Another difficulty is that the responsibility for controlling mining has been delivered to the mayors, a situation that is beyond their ability to budget and management, says the Ombudsman.
The gold mining, coal and construction materials, the most taken out of the basement, have permeated public six protected areas assigned to National Parks (see chart). But undoubtedly the hardest hit was areas of wilderness.
In this research coincides Guillermo Roads, consultant to the National Planning Council, and recently released by the University, according to which in 2010 had registered mineral titles in 122 hectares of wasteland, of which supply hundreds of regional water supply. Therefore, 22 of the 34 major areas of this type in the country are in danger of extinction. So is the forest reserves, as of 51.5 million hectares of Colombia, there are about 1.3 million mines.5
Mining company Anglo American Quellaveco
Done with the presentations made by the Special Project Pasto Grande Regional (PERPG), the National Water Authority (ANA) and the mining company Anglo American Quellaveco on the issue of water availability in Moquegua, full of the Roundtable, approved the formation of a Technical Committee on Water Resources to analyze and evaluate such information.

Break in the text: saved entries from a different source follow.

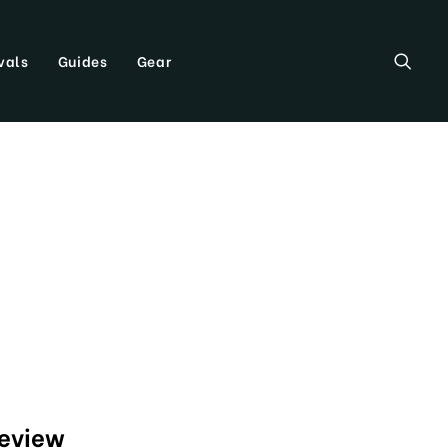
vals
Guides
Gear
review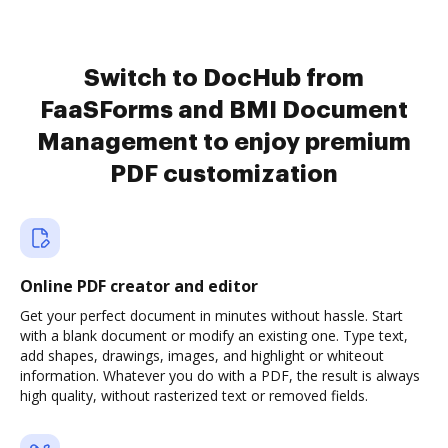
Switch to DocHub from
FaaSForms and BMI Document
Management to enjoy premium
PDF customization
Online PDF creator and editor
Get your perfect document in minutes without hassle. Start
with a blank document or modify an existing one. Type text,
add shapes, drawings, images, and highlight or whiteout
information. Whatever you do with a PDF, the result is always
high quality, without rasterized text or removed fields.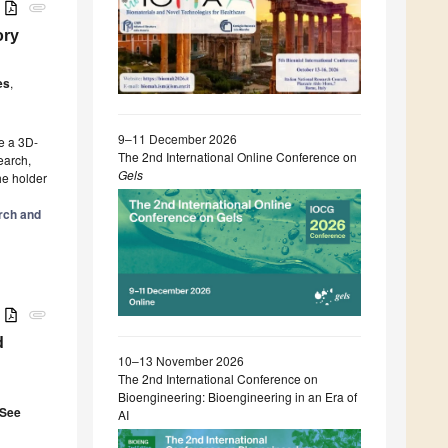
B
attachment
ory
es
,
9–11 December 2026
e a 3D-
The 2nd International Online Conference on
earch,
Gels
he holder
arch and
B
attachment
d
10–13 November 2026
The 2nd International Conference on
Bioengineering: Bioengineering in an Era of
 See
AI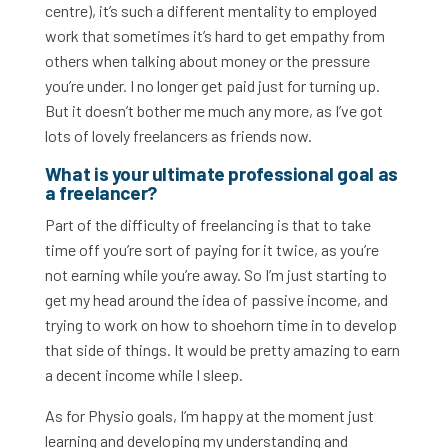
centre), it’s such a different mentality to employed
work that sometimes it’s hard to get empathy from
others when talking about money or the pressure
you’re under. I no longer get paid just for turning up.
But it doesn’t bother me much any more, as I’ve got
lots of lovely freelancers as friends now.
What is your ultimate professional goal as
a freelancer?
Part of the difficulty of freelancing is that to take
time off you’re sort of paying for it twice, as you’re
not earning while you’re away. So I’m just starting to
get my head around the idea of passive income, and
trying to work on how to shoehorn time in to develop
that side of things. It would be pretty amazing to earn
a decent income while I sleep.
As for Physio goals, I’m happy at the moment just
learning and developing my understanding and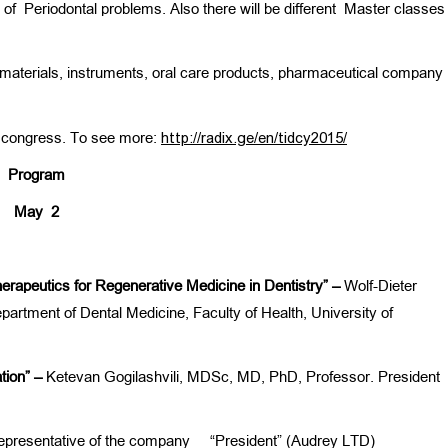
t of Periodontal problems. Also there will be different Master classe
al materials, instruments, oral care products, pharmaceutical company
he congress. To see more:
http://radix.ge/en/tidcy2015/
Program
May
2
herapeutics for Regenerative Medicine in Dentistry” –
Wolf-Dieter
rtment of Dental Medicine, Faculty of Health, University of
ation” –
Ketevan Gogilashvili, MDSc, MD, PhD, Professor. President
epresentative of the company “President” (Audrey LTD)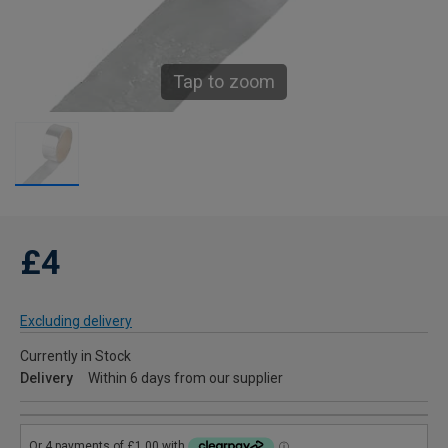
Tap to zoom
£4
Excluding delivery
Currently in Stock
Delivery
Within 6 days from our supplier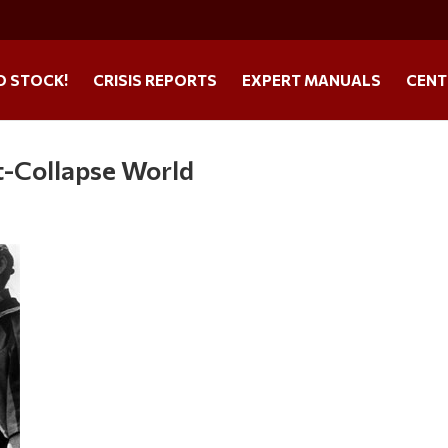
O STOCK!
CRISIS REPORTS
EXPERT MANUALS
CENT
t-Collapse World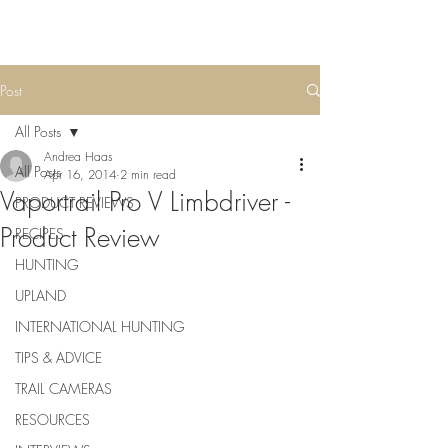
Post
All Posts
Andrea Haas
All Posts
Apr 16, 2014
2 min read
Vaportrail Pro V Limbdriver -
PRODUCT REVIEWS
Product Review
RECIPES
HUNTING
UPLAND
INTERNATIONAL HUNTING
TIPS & ADVICE
TRAIL CAMERAS
RESOURCES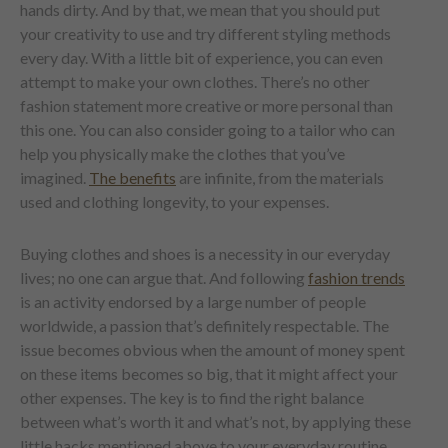
hands dirty. And by that, we mean that you should put
your creativity to use and try different styling methods
every day. With a little bit of experience, you can even
attempt to make your own clothes. There’s no other
fashion statement more creative or more personal than
this one. You can also consider going to a tailor who can
help you physically make the clothes that you’ve
imagined.
The benefits
are infinite, from the materials
used and clothing longevity, to your expenses.
Buying clothes and shoes is a necessity in our everyday
lives; no one can argue that. And following
fashion trends
is an activity endorsed by a large number of people
worldwide, a passion that’s definitely respectable. The
issue becomes obvious when the amount of money spent
on these items becomes so big, that it might affect your
other expenses. The key is to find the right balance
between what’s worth it and what’s not, by applying these
little hacks mentioned above to your everyday routine.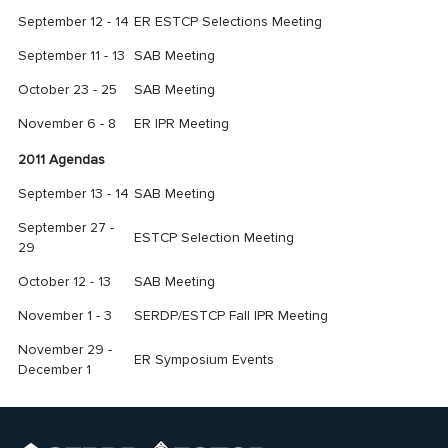
September 12 - 14
ER ESTCP Selections Meeting
September 11 - 13
SAB Meeting
October 23 - 25
SAB Meeting
November 6 - 8
ER IPR Meeting
2011 Agendas
September 13 - 14
SAB Meeting
September 27 -
ESTCP Selection Meeting
29
October 12 - 13
SAB Meeting
November 1 - 3
SERDP/ESTCP Fall IPR Meeting
November 29 -
ER Symposium Events
December 1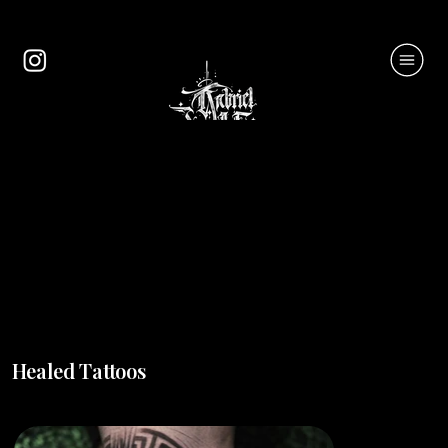
Healed Tattoos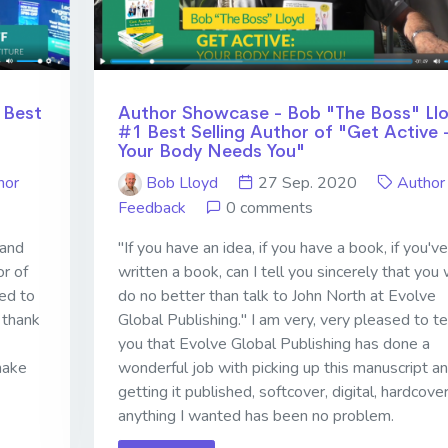
 Best
Author Showcase - Bob "The Boss" Ll
#1 Best Selling Author of "Get Active 
Your Body Needs You"
hor
Bob Lloyd
27 Sep. 2020
Author
Feedback
0 comments
 and
"If you have an idea, if you have a book, if you've
or of
written a book, can I tell you sincerely that you w
ed to
do no better than talk to John North at Evolve
 thank
Global Publishing." I am very, very pleased to te
you that Evolve Global Publishing has done a
make
wonderful job with picking up this manuscript a
getting it published, softcover, digital, hardcover
anything I wanted has been no problem.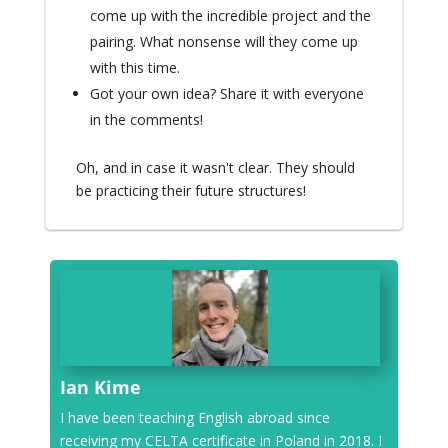
come up with the incredible project and the
pairing. What nonsense will they come up
with this time.
Got your own idea? Share it with everyone
in the comments!
Oh, and in case it wasn't clear. They should
be practicing their future structures!
Ian Kime
I have been teaching English abroad since
receiving my CELTA certificate in Poland in 2018. I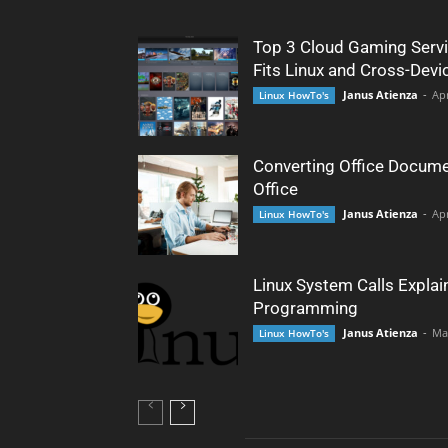
Top 3 Cloud Gaming Servi
Fits Linux and Cross-Devi
Janus Atienza
-
Apr
Linux HowTo's
Converting Office Docume
Office
Janus Atienza
-
Apr
Linux HowTo's
Linux System Calls Explai
Programming
Janus Atienza
-
Ma
Linux HowTo's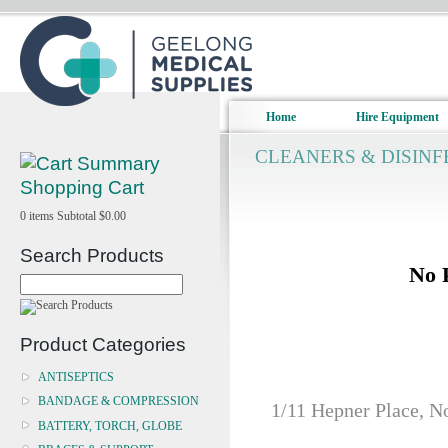
Home
Hire Equipment
CLEANERS & DISIN
Shopping Cart
0
items
Subtotal
$0.00
Search Products
No 
Product Categories
ANTISEPTICS
BANDAGE & COMPRESSION
1/11 Hepner Place, N
BATTERY, TORCH, GLOBE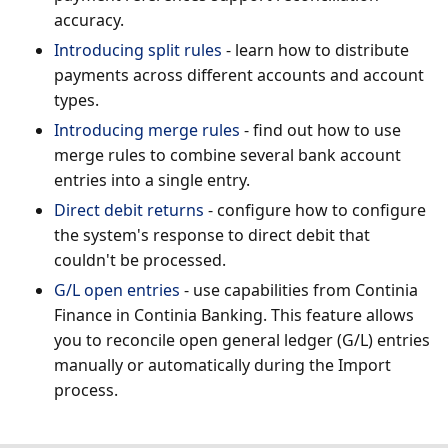
accuracy.
Introducing split rules
- learn how to distribute
payments across different accounts and account
types.
Introducing merge rules
- find out how to use
merge rules to combine several bank account
entries into a single entry.
Direct debit returns
- configure how to configure
the system's response to direct debit that
couldn't be processed.
G/L open entries
- use capabilities from Continia
Finance in Continia Banking. This feature allows
you to reconcile open general ledger (G/L) entries
manually or automatically during the Import
process.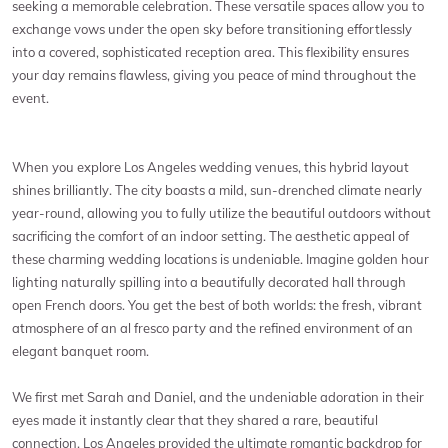
seeking a memorable celebration. These versatile spaces allow you to
exchange vows under the open sky before transitioning effortlessly
into a covered, sophisticated reception area. This flexibility ensures
your day remains flawless, giving you peace of mind throughout the
event.
When you explore Los Angeles wedding venues, this hybrid layout
shines brilliantly. The city boasts a mild, sun-drenched climate nearly
year-round, allowing you to fully utilize the beautiful outdoors without
sacrificing the comfort of an indoor setting. The aesthetic appeal of
these charming wedding locations is undeniable. Imagine golden hour
lighting naturally spilling into a beautifully decorated hall through
open French doors. You get the best of both worlds: the fresh, vibrant
atmosphere of an al fresco party and the refined environment of an
elegant banquet room.
We first met Sarah and Daniel, and the undeniable adoration in their
eyes made it instantly clear that they shared a rare, beautiful
connection. Los Angeles provided the ultimate romantic backdrop for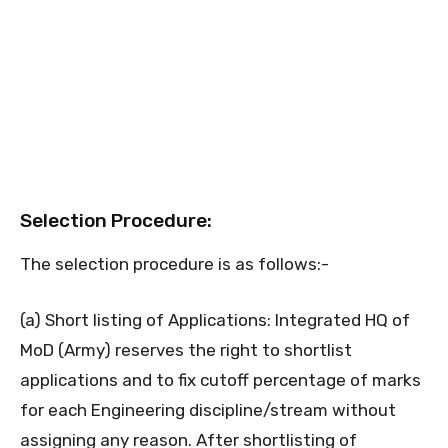
Selection Procedure:
The selection procedure is as follows:-
(a) Short listing of Applications: Integrated HQ of
MoD (Army) reserves the right to shortlist
applications and to fix cutoff percentage of marks
for each Engineering discipline/stream without
assigning any reason. After shortlisting of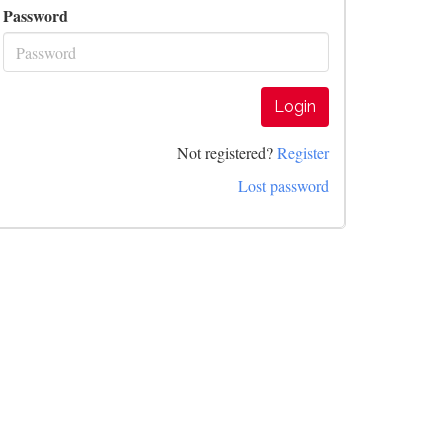
Password
Login
Not registered?
Register
Lost password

The Technical Committee shall be composed of 07 organizations designated as coordinator PERPG, with the other members: Front Regional Agricultural Frontier Expansion of Moquegua, College of Engineering – Departmental Council Moquegua, Ilk Provincial Municipality, District Municipality the Algarroba Anglo American and ANA Quellaveco as technical advisor.
This working group will present the first steps for the next session of the Roundtable, scheduled for Wednesday, August 3, from 15:00 in the auditorium of the Regional Government Moquegua, where they also invite the General Mining Environmental Affairs, Ministry of Energy and Mines, Ministry of Environment and Anglo American, to address environmental issues.